In sum, the general "desugarization rules" for 'do' notations are:

  do e                        =>   e
  do e1; e2; ...; en          =>   e1 >> do e2; ...; en
  do x <- e1; e2; ...; en     =>   e1 >>= \x -> do e2; ...; en
  do pat <- e1; e2; ...; en   =>   let ok pat = do e2; ...; en
                                       ok _   = fail "..."
                                   in e1 >>= ok

The absolutely awesome thing is that the 'do' notation is not only applicable
to the IO monad. We can use it for any monad.

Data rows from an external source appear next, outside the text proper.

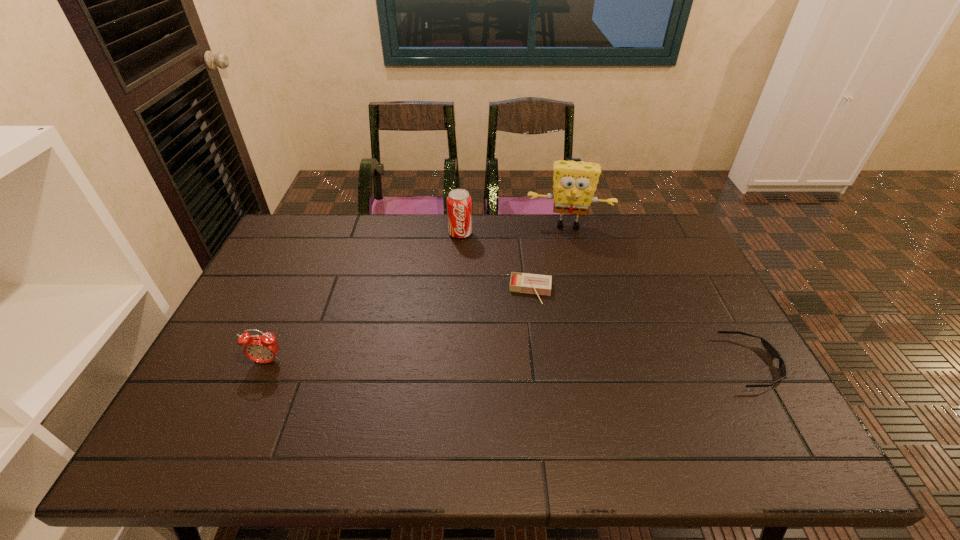
Locate an element on the screen. free space between the sunglasses and the tallest object is located at coordinates (660, 294).

Find the location of a particular element. empty location between the matchbox and the sponge is located at coordinates (549, 258).

The height and width of the screenshot is (540, 960). I want to click on vacant space in between the matchbox and the rightmost object, so click(x=642, y=327).

Image resolution: width=960 pixels, height=540 pixels. I want to click on empty space that is in between the third farthest object and the tallest object, so click(549, 258).

Locate an element on the screen. The image size is (960, 540). free space between the rightmost object and the second object from left to right is located at coordinates (607, 298).

This screenshot has height=540, width=960. I want to click on vacant space that is in between the fourth tallest object and the tallest object, so click(x=549, y=258).

You are a GUI agent. You are given a task and a screenshot of the screen. Output one action in this format:
    pyautogui.click(x=<x>, y=<y>)
    Task: Click on the free space between the soda can and the rightmost object
    
    Given the screenshot: What is the action you would take?
    pyautogui.click(x=607, y=298)

The image size is (960, 540). Find the location of `vacant space that's between the shortest object and the alarm clock`. vacant space that's between the shortest object and the alarm clock is located at coordinates (510, 362).

Where is `empty location between the tallest object and the third tallest object`? This screenshot has height=540, width=960. empty location between the tallest object and the third tallest object is located at coordinates (418, 293).

Locate an element on the screen. Image resolution: width=960 pixels, height=540 pixels. object that is the closest one to the third shortest object is located at coordinates (537, 284).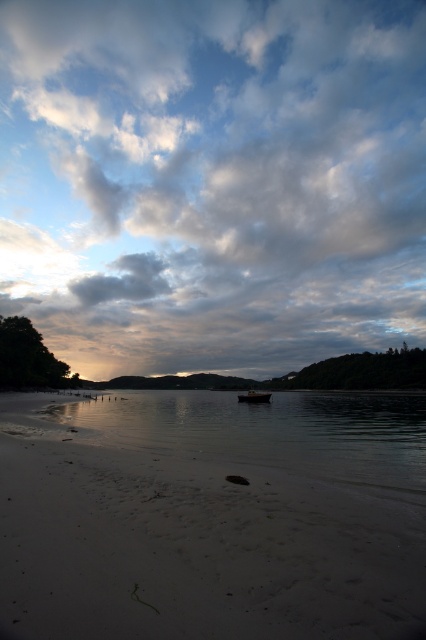
Question: Is sandy beach at lower left in front of wooden boat at center?

Choices:
 (A) yes
 (B) no

Answer: (A)

Question: Among these points, which one is nearest to the camera?

Choices:
 (A) (184, 416)
 (B) (77, 554)
 (C) (270, 72)

Answer: (B)

Question: Is cloudy sky at upper center below wooden boat at center?

Choices:
 (A) yes
 (B) no

Answer: (B)

Question: Which object appears closest to the camera in this image?

Choices:
 (A) clear water at lower center
 (B) sandy beach at lower left
 (C) wooden boat at center

Answer: (B)

Question: Considering the real-world distances, which object is closest to the sandy beach at lower left?

Choices:
 (A) wooden boat at center
 (B) cloudy sky at upper center

Answer: (A)

Question: Does cloudy sky at upper center appear over sandy beach at lower left?

Choices:
 (A) no
 (B) yes

Answer: (B)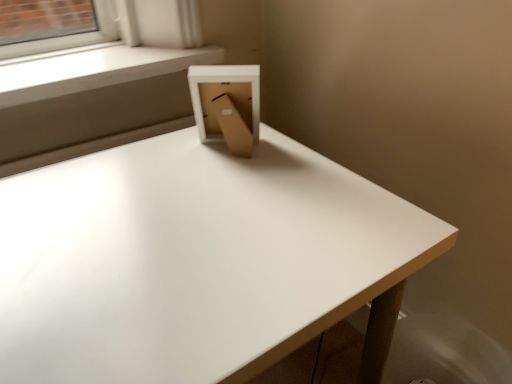
Question: Is cardboard box at center oriented away from white smooth window sill at upper left?

Choices:
 (A) yes
 (B) no

Answer: (B)

Question: Is cardboard box at center bigger than white smooth window sill at upper left?

Choices:
 (A) yes
 (B) no

Answer: (B)

Question: Is white smooth window sill at upper left inside cardboard box at center?

Choices:
 (A) yes
 (B) no

Answer: (B)

Question: Is cardboard box at center outside white smooth window sill at upper left?

Choices:
 (A) no
 (B) yes

Answer: (B)

Question: From the image's perspective, is cardboard box at center beneath white smooth window sill at upper left?

Choices:
 (A) yes
 (B) no

Answer: (A)

Question: From a real-world perspective, is cardboard box at center positioned above or below white matte table at center?

Choices:
 (A) above
 (B) below

Answer: (A)

Question: Choose the correct answer: Is cardboard box at center inside white matte table at center or outside it?

Choices:
 (A) outside
 (B) inside

Answer: (A)

Question: Based on their positions, is cardboard box at center located to the left or right of white matte table at center?

Choices:
 (A) left
 (B) right

Answer: (B)

Question: Relative to white matte table at center, is cardboard box at center in front or behind?

Choices:
 (A) behind
 (B) front

Answer: (A)

Question: Is white matte table at center bigger or smaller than white smooth window sill at upper left?

Choices:
 (A) small
 (B) big

Answer: (B)

Question: From a real-world perspective, relative to white smooth window sill at upper left, is white matte table at center vertically above or below?

Choices:
 (A) below
 (B) above

Answer: (A)

Question: Considering their positions, is white matte table at center located in front of or behind white smooth window sill at upper left?

Choices:
 (A) front
 (B) behind

Answer: (A)

Question: Is point (67, 349) closer or farther from the camera than point (143, 46)?

Choices:
 (A) closer
 (B) farther

Answer: (A)

Question: From their relative heights in the image, would you say white smooth window sill at upper left is taller or shorter than white matte table at center?

Choices:
 (A) tall
 (B) short

Answer: (B)

Question: Is white smooth window sill at upper left to the left or to the right of white matte table at center in the image?

Choices:
 (A) right
 (B) left

Answer: (B)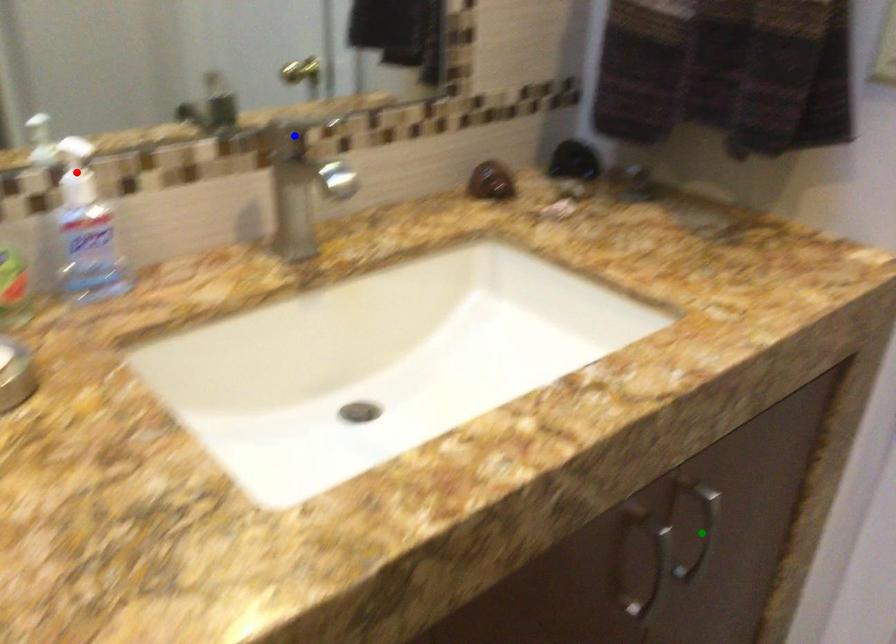
Order these from nearest to farthest:
1. red point
2. green point
3. blue point

red point
blue point
green point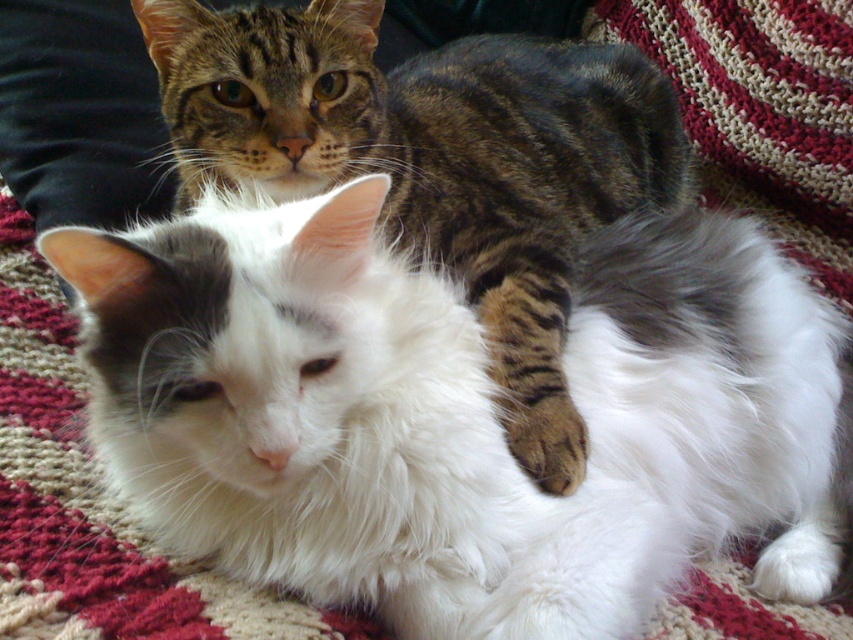
Can you confirm if tabby fur cat at upper center is bigger than white fluffy cat at center?

No, tabby fur cat at upper center is not bigger than white fluffy cat at center.

Is tabby fur cat at upper center wider than white fluffy cat at center?

Yes.

What do you see at coordinates (457, 416) in the screenshot? I see `tabby fur cat at upper center` at bounding box center [457, 416].

The height and width of the screenshot is (640, 853). What are the coordinates of `tabby fur cat at upper center` in the screenshot? It's located at (457, 416).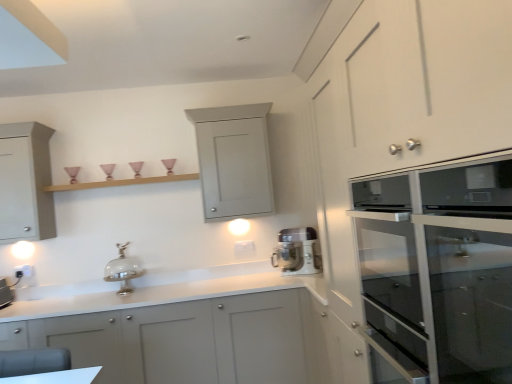
Question: Considering the relative sizes of matte glass oven at right, positioned as the fourth cabinetry in back-to-front order, and white plastic electric outlet at lower left in the image provided, is matte glass oven at right, positioned as the fourth cabinetry in back-to-front order, wider than white plastic electric outlet at lower left?

Choices:
 (A) no
 (B) yes

Answer: (B)

Question: Is matte glass oven at right, positioned as the fourth cabinetry in back-to-front order, in contact with white plastic electric outlet at lower left?

Choices:
 (A) no
 (B) yes

Answer: (A)

Question: Does matte glass oven at right, the first cabinetry from the front, have a lesser height compared to white plastic electric outlet at lower left?

Choices:
 (A) yes
 (B) no

Answer: (B)

Question: Is matte glass oven at right, the first cabinetry from the front, to the right of white plastic electric outlet at lower left from the viewer's perspective?

Choices:
 (A) yes
 (B) no

Answer: (A)

Question: Can you confirm if matte glass oven at right, positioned as the fourth cabinetry in back-to-front order, is smaller than white plastic electric outlet at lower left?

Choices:
 (A) yes
 (B) no

Answer: (B)

Question: Looking at their shapes, would you say matte gray cabinet at left, which ranks as the third cabinetry in front-to-back order, is wider or thinner than shiny silver cake stand at center?

Choices:
 (A) wide
 (B) thin

Answer: (A)

Question: Would you say matte gray cabinet at left, which ranks as the third cabinetry in front-to-back order, is to the left or to the right of shiny silver cake stand at center in the picture?

Choices:
 (A) right
 (B) left

Answer: (B)

Question: From a real-world perspective, is matte gray cabinet at left, which ranks as the third cabinetry in front-to-back order, physically located above or below shiny silver cake stand at center?

Choices:
 (A) above
 (B) below

Answer: (A)

Question: Considering the positions of point (29, 231) and point (120, 243), is point (29, 231) closer or farther from the camera than point (120, 243)?

Choices:
 (A) farther
 (B) closer

Answer: (B)

Question: Does point (202, 185) appear closer or farther from the camera than point (131, 288)?

Choices:
 (A) farther
 (B) closer

Answer: (B)

Question: Is matte gray cabinet at upper center, the fourth cabinetry from the front, taller or shorter than shiny silver cake stand at center?

Choices:
 (A) tall
 (B) short

Answer: (A)

Question: Would you say matte gray cabinet at upper center, the 1th cabinetry positioned from the back, is to the left or to the right of shiny silver cake stand at center in the picture?

Choices:
 (A) right
 (B) left

Answer: (A)

Question: Relative to shiny silver cake stand at center, is matte gray cabinet at upper center, the fourth cabinetry from the front, in front or behind?

Choices:
 (A) behind
 (B) front

Answer: (A)

Question: In terms of height, does wooden shelf at upper center look taller or shorter compared to matte gray cabinet at lower left, the third cabinetry when ordered from back to front?

Choices:
 (A) short
 (B) tall

Answer: (A)

Question: Is wooden shelf at upper center in front of or behind matte gray cabinet at lower left, which is counted as the 2th cabinetry, starting from the front, in the image?

Choices:
 (A) front
 (B) behind

Answer: (B)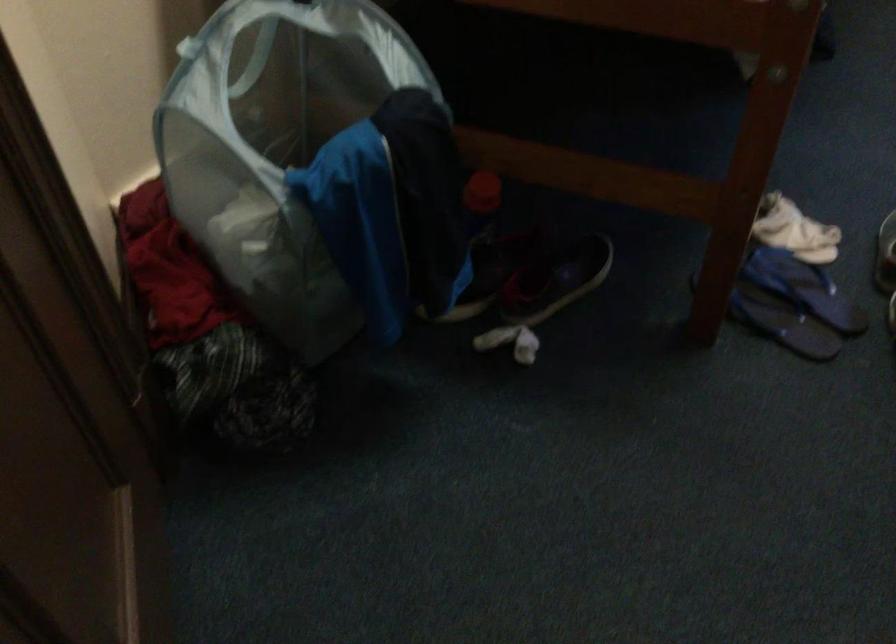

For example, for 'Maybe':

Instead of:

  grandmothersPartner4 :: Person -> Maybe Person
  grandmothersPartner4 p = mother p >>= mother >>= partner

we can add some sugar:

> grandmothersPartner5 :: Person -> Maybe Person
> grandmothersPartner5 p = do
>   m <- mother p
>   g <- mother m
>   partner g

Let us now rephrase the three monadic laws in 'do' notation:
  
  (1) return a >>= k      ==  k a

      do y <- return x    ==  k x
         k y

  (2) m >>= return        ==  m

      do x <- m           ==  m
         return x
  
  (3) m >>= (\x -> k x >>= h)  ==  (m >>= k) >>= h

      do x <- m                ==  do y <- do x <- m
         y <- k x                             k x
         h y                          h y

== EXERCISE 2 ================================================================

2.1.
- Define the function 'grandfathersPartnerForename' from Problem 1.1 using 'do'
  notation.

2.2. 
- Desugarize this function:
  main5 :: IO ()
  main5 = do
    xs <- getArgs
    h <- case xs of
      (f:_) -> do e <- doesFileExist f
                  if e then openFile f ReadMode else return stdin
      []    -> return stdin
    s <- hGetContents h
    putStr . unlines . sort $ lines s

== NEXT ======================================================================

Next week we'll look into some more monads: the state monad and the list monad.
We'll also look into generic functions for working with monads.